Entomophthoramycosis (also known as entomophthoromycosis) is the disease caused by fungi belonging to the order of Entomophthorales. Due to a change in high-level fungal taxonomy, the class Zygomycetes was renamed Glomeromycetes. Glomeromycetes include 2 orders of fungi, namely Mucorales and Entomophthorales.
Conidiobolomycosis and basidiobolomycosis are the 2 clinical entities classified as entomophthoramycosis:
Conidiobolomycosis is an infection caused by Conidiobolus coronatus or Conidiobolus incongruus.
Basidiobolus ranarum is responsible for basidiobolomycosis in human infection.
Both clinical entities are regarded as a rare chronic non-angioinvasive mycotic disease affecting otherwise healthy individuals in tropical areas of Africa, South America, and Asia. There are 3 recognized clinical forms: rhinofacial, subcutaneous, and visceral/disseminated. This summary will focus on rhinofacial entomophthoramycosis. The other 2, subcutaneous and visceral/disseminated, are discussed separately: see Cutaneous basidiobolomycosis and Disseminated basidiobolomycosis, respectively.
Rhinofacial entomophthoramycosis (rhinofacial conidiobolomycosis, rhinoentomophthoramycosis) is a disease caused by C. coronatus and more rarely by C. incongruus or B. ranarum. It occurs mostly in tropical Africa, South and Central America, Jamaica, Southeast Asia, Australia, China, and India. There have been sporadic cases reported in the United States.
Rhinofacial entomophthoramycosis is predominantly a disease of adults, with a high male preponderance (male-to-female ratio 8:1). Conidiobolus fungi are ubiquitously found in soil, decaying vegetation, and known pathogens of insects and spiders. These fungi are also inhabitants of the gastrointestinal tract of reptiles and amphibians. Infection is thought to be acquired through inhalation of fungal spores that deposit on the nasal mucosa, or from minor mucosal trauma from frequent picking of the nose.
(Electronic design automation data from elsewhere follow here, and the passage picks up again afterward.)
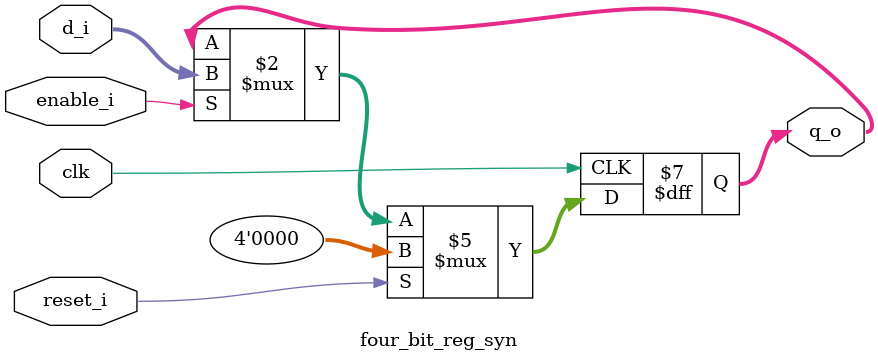
<source format=sv>
/*
This code represents a 4-Bit Register with Synchronous Reset and Enable.
When reset is active, Q should reset to 0. When enable is active,
Q should take the value of D on the rising edge of clk.
*/
//

// paranter N = number of bits
module four_bit_reg_syn #(parameter N = 4)(
  input logic clk, 
  input logic reset_i, 
  input logic enable_i,
  input logic [N-1:0] d_i, 
  output logic [N-1:0] q_o
);

  always_ff @(posedge clk)begin
    if (reset_i)begin
      q_o <= N'b0000;
    end
    else if(enable_i)begin
      q_o <= d_i;
    end
  end 
endmodule 

</source>
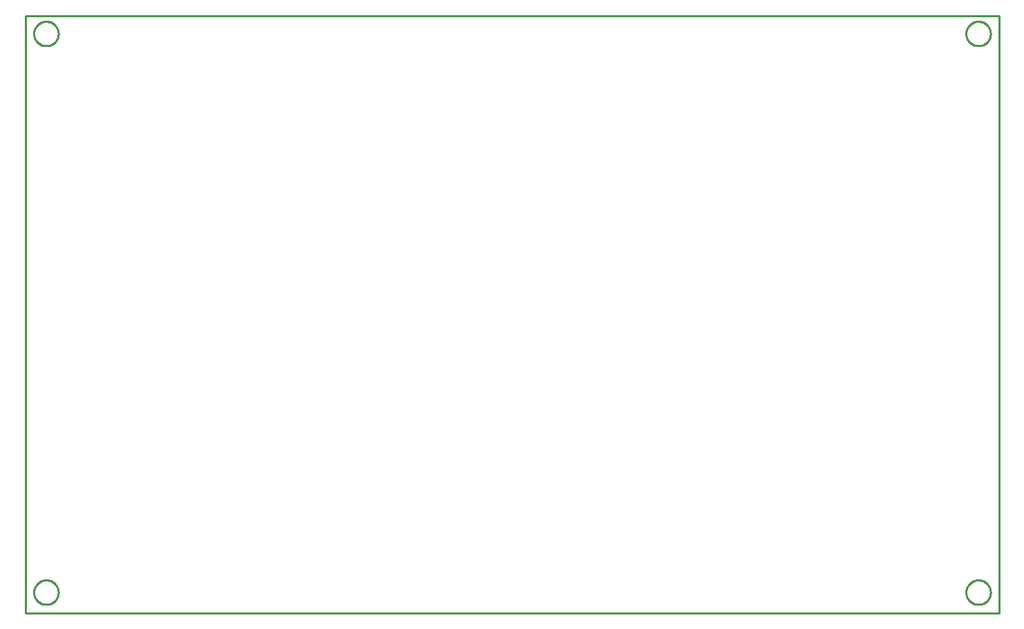
<source format=gbr>
G04 EAGLE Gerber RS-274X export*
G75*
%MOMM*%
%FSLAX34Y34*%
%LPD*%
%IN*%
%IPPOS*%
%AMOC8*
5,1,8,0,0,1.08239X$1,22.5*%
G01*
%ADD10C,0.254000*%


D10*
X0Y0D02*
X1193600Y0D01*
X1193600Y733300D01*
X0Y733300D01*
X0Y0D01*
X40400Y710664D02*
X40324Y709596D01*
X40171Y708535D01*
X39943Y707488D01*
X39641Y706460D01*
X39267Y705456D01*
X38822Y704481D01*
X38308Y703541D01*
X37729Y702640D01*
X37087Y701782D01*
X36385Y700972D01*
X35628Y700215D01*
X34818Y699513D01*
X33960Y698871D01*
X33059Y698292D01*
X32119Y697778D01*
X31144Y697333D01*
X30140Y696959D01*
X29112Y696657D01*
X28065Y696429D01*
X27004Y696276D01*
X25936Y696200D01*
X24864Y696200D01*
X23796Y696276D01*
X22735Y696429D01*
X21688Y696657D01*
X20660Y696959D01*
X19656Y697333D01*
X18681Y697778D01*
X17741Y698292D01*
X16840Y698871D01*
X15982Y699513D01*
X15172Y700215D01*
X14415Y700972D01*
X13713Y701782D01*
X13071Y702640D01*
X12492Y703541D01*
X11978Y704481D01*
X11533Y705456D01*
X11159Y706460D01*
X10857Y707488D01*
X10629Y708535D01*
X10476Y709596D01*
X10400Y710664D01*
X10400Y711736D01*
X10476Y712804D01*
X10629Y713865D01*
X10857Y714912D01*
X11159Y715940D01*
X11533Y716944D01*
X11978Y717919D01*
X12492Y718859D01*
X13071Y719760D01*
X13713Y720618D01*
X14415Y721428D01*
X15172Y722185D01*
X15982Y722887D01*
X16840Y723529D01*
X17741Y724108D01*
X18681Y724622D01*
X19656Y725067D01*
X20660Y725441D01*
X21688Y725743D01*
X22735Y725971D01*
X23796Y726124D01*
X24864Y726200D01*
X25936Y726200D01*
X27004Y726124D01*
X28065Y725971D01*
X29112Y725743D01*
X30140Y725441D01*
X31144Y725067D01*
X32119Y724622D01*
X33059Y724108D01*
X33960Y723529D01*
X34818Y722887D01*
X35628Y722185D01*
X36385Y721428D01*
X37087Y720618D01*
X37729Y719760D01*
X38308Y718859D01*
X38822Y717919D01*
X39267Y716944D01*
X39641Y715940D01*
X39943Y714912D01*
X40171Y713865D01*
X40324Y712804D01*
X40400Y711736D01*
X40400Y710664D01*
X1183400Y710664D02*
X1183324Y709596D01*
X1183171Y708535D01*
X1182943Y707488D01*
X1182641Y706460D01*
X1182267Y705456D01*
X1181822Y704481D01*
X1181308Y703541D01*
X1180729Y702640D01*
X1180087Y701782D01*
X1179385Y700972D01*
X1178628Y700215D01*
X1177818Y699513D01*
X1176960Y698871D01*
X1176059Y698292D01*
X1175119Y697778D01*
X1174144Y697333D01*
X1173140Y696959D01*
X1172112Y696657D01*
X1171065Y696429D01*
X1170004Y696276D01*
X1168936Y696200D01*
X1167864Y696200D01*
X1166796Y696276D01*
X1165735Y696429D01*
X1164688Y696657D01*
X1163660Y696959D01*
X1162656Y697333D01*
X1161681Y697778D01*
X1160741Y698292D01*
X1159840Y698871D01*
X1158982Y699513D01*
X1158172Y700215D01*
X1157415Y700972D01*
X1156713Y701782D01*
X1156071Y702640D01*
X1155492Y703541D01*
X1154978Y704481D01*
X1154533Y705456D01*
X1154159Y706460D01*
X1153857Y707488D01*
X1153629Y708535D01*
X1153476Y709596D01*
X1153400Y710664D01*
X1153400Y711736D01*
X1153476Y712804D01*
X1153629Y713865D01*
X1153857Y714912D01*
X1154159Y715940D01*
X1154533Y716944D01*
X1154978Y717919D01*
X1155492Y718859D01*
X1156071Y719760D01*
X1156713Y720618D01*
X1157415Y721428D01*
X1158172Y722185D01*
X1158982Y722887D01*
X1159840Y723529D01*
X1160741Y724108D01*
X1161681Y724622D01*
X1162656Y725067D01*
X1163660Y725441D01*
X1164688Y725743D01*
X1165735Y725971D01*
X1166796Y726124D01*
X1167864Y726200D01*
X1168936Y726200D01*
X1170004Y726124D01*
X1171065Y725971D01*
X1172112Y725743D01*
X1173140Y725441D01*
X1174144Y725067D01*
X1175119Y724622D01*
X1176059Y724108D01*
X1176960Y723529D01*
X1177818Y722887D01*
X1178628Y722185D01*
X1179385Y721428D01*
X1180087Y720618D01*
X1180729Y719760D01*
X1181308Y718859D01*
X1181822Y717919D01*
X1182267Y716944D01*
X1182641Y715940D01*
X1182943Y714912D01*
X1183171Y713865D01*
X1183324Y712804D01*
X1183400Y711736D01*
X1183400Y710664D01*
X1183400Y24864D02*
X1183324Y23796D01*
X1183171Y22735D01*
X1182943Y21688D01*
X1182641Y20660D01*
X1182267Y19656D01*
X1181822Y18681D01*
X1181308Y17741D01*
X1180729Y16840D01*
X1180087Y15982D01*
X1179385Y15172D01*
X1178628Y14415D01*
X1177818Y13713D01*
X1176960Y13071D01*
X1176059Y12492D01*
X1175119Y11978D01*
X1174144Y11533D01*
X1173140Y11159D01*
X1172112Y10857D01*
X1171065Y10629D01*
X1170004Y10476D01*
X1168936Y10400D01*
X1167864Y10400D01*
X1166796Y10476D01*
X1165735Y10629D01*
X1164688Y10857D01*
X1163660Y11159D01*
X1162656Y11533D01*
X1161681Y11978D01*
X1160741Y12492D01*
X1159840Y13071D01*
X1158982Y13713D01*
X1158172Y14415D01*
X1157415Y15172D01*
X1156713Y15982D01*
X1156071Y16840D01*
X1155492Y17741D01*
X1154978Y18681D01*
X1154533Y19656D01*
X1154159Y20660D01*
X1153857Y21688D01*
X1153629Y22735D01*
X1153476Y23796D01*
X1153400Y24864D01*
X1153400Y25936D01*
X1153476Y27004D01*
X1153629Y28065D01*
X1153857Y29112D01*
X1154159Y30140D01*
X1154533Y31144D01*
X1154978Y32119D01*
X1155492Y33059D01*
X1156071Y33960D01*
X1156713Y34818D01*
X1157415Y35628D01*
X1158172Y36385D01*
X1158982Y37087D01*
X1159840Y37729D01*
X1160741Y38308D01*
X1161681Y38822D01*
X1162656Y39267D01*
X1163660Y39641D01*
X1164688Y39943D01*
X1165735Y40171D01*
X1166796Y40324D01*
X1167864Y40400D01*
X1168936Y40400D01*
X1170004Y40324D01*
X1171065Y40171D01*
X1172112Y39943D01*
X1173140Y39641D01*
X1174144Y39267D01*
X1175119Y38822D01*
X1176059Y38308D01*
X1176960Y37729D01*
X1177818Y37087D01*
X1178628Y36385D01*
X1179385Y35628D01*
X1180087Y34818D01*
X1180729Y33960D01*
X1181308Y33059D01*
X1181822Y32119D01*
X1182267Y31144D01*
X1182641Y30140D01*
X1182943Y29112D01*
X1183171Y28065D01*
X1183324Y27004D01*
X1183400Y25936D01*
X1183400Y24864D01*
X40400Y24864D02*
X40324Y23796D01*
X40171Y22735D01*
X39943Y21688D01*
X39641Y20660D01*
X39267Y19656D01*
X38822Y18681D01*
X38308Y17741D01*
X37729Y16840D01*
X37087Y15982D01*
X36385Y15172D01*
X35628Y14415D01*
X34818Y13713D01*
X33960Y13071D01*
X33059Y12492D01*
X32119Y11978D01*
X31144Y11533D01*
X30140Y11159D01*
X29112Y10857D01*
X28065Y10629D01*
X27004Y10476D01*
X25936Y10400D01*
X24864Y10400D01*
X23796Y10476D01*
X22735Y10629D01*
X21688Y10857D01*
X20660Y11159D01*
X19656Y11533D01*
X18681Y11978D01*
X17741Y12492D01*
X16840Y13071D01*
X15982Y13713D01*
X15172Y14415D01*
X14415Y15172D01*
X13713Y15982D01*
X13071Y16840D01*
X12492Y17741D01*
X11978Y18681D01*
X11533Y19656D01*
X11159Y20660D01*
X10857Y21688D01*
X10629Y22735D01*
X10476Y23796D01*
X10400Y24864D01*
X10400Y25936D01*
X10476Y27004D01*
X10629Y28065D01*
X10857Y29112D01*
X11159Y30140D01*
X11533Y31144D01*
X11978Y32119D01*
X12492Y33059D01*
X13071Y33960D01*
X13713Y34818D01*
X14415Y35628D01*
X15172Y36385D01*
X15982Y37087D01*
X16840Y37729D01*
X17741Y38308D01*
X18681Y38822D01*
X19656Y39267D01*
X20660Y39641D01*
X21688Y39943D01*
X22735Y40171D01*
X23796Y40324D01*
X24864Y40400D01*
X25936Y40400D01*
X27004Y40324D01*
X28065Y40171D01*
X29112Y39943D01*
X30140Y39641D01*
X31144Y39267D01*
X32119Y38822D01*
X33059Y38308D01*
X33960Y37729D01*
X34818Y37087D01*
X35628Y36385D01*
X36385Y35628D01*
X37087Y34818D01*
X37729Y33960D01*
X38308Y33059D01*
X38822Y32119D01*
X39267Y31144D01*
X39641Y30140D01*
X39943Y29112D01*
X40171Y28065D01*
X40324Y27004D01*
X40400Y25936D01*
X40400Y24864D01*
M02*

</source>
Typical clinical manifestations include nasal discharge, epistaxis, and nasal obstruction, which usually start unilaterally followed by progression to bilateral paranasal sinuses, cheeks, and upper lip swelling, resulting in "hippopotamus-like" or "lion-like" facial disfiguration in untreated cases. It usually takes several months to years to progress to the facial distortion stage. The lesions are characteristically limited to the face and nose without bony involvement, skin ulceration, or intracranial extension. There have been reported incidents of dysphagia and laryngeal obstruction from nasofacial conidiobolomycosis.
Other invasive fungal infections should be considered as differential diagnoses, including:
Rhinocerebral mucormycosis – Rule out in patients with suspected rhinofacial conidiobolomycosis because of the similarities of fungal hyphae, but Mucorales infection typically presents acutely, with rapidly progressive opportunistic mycoses causing frank angioinvasion with significant tissue necrosis.
Of note, entomophthoramycosis usually occurs in immunocompetent individuals as opposed to other invasive mold infections, which more often affect immunocompromised hosts.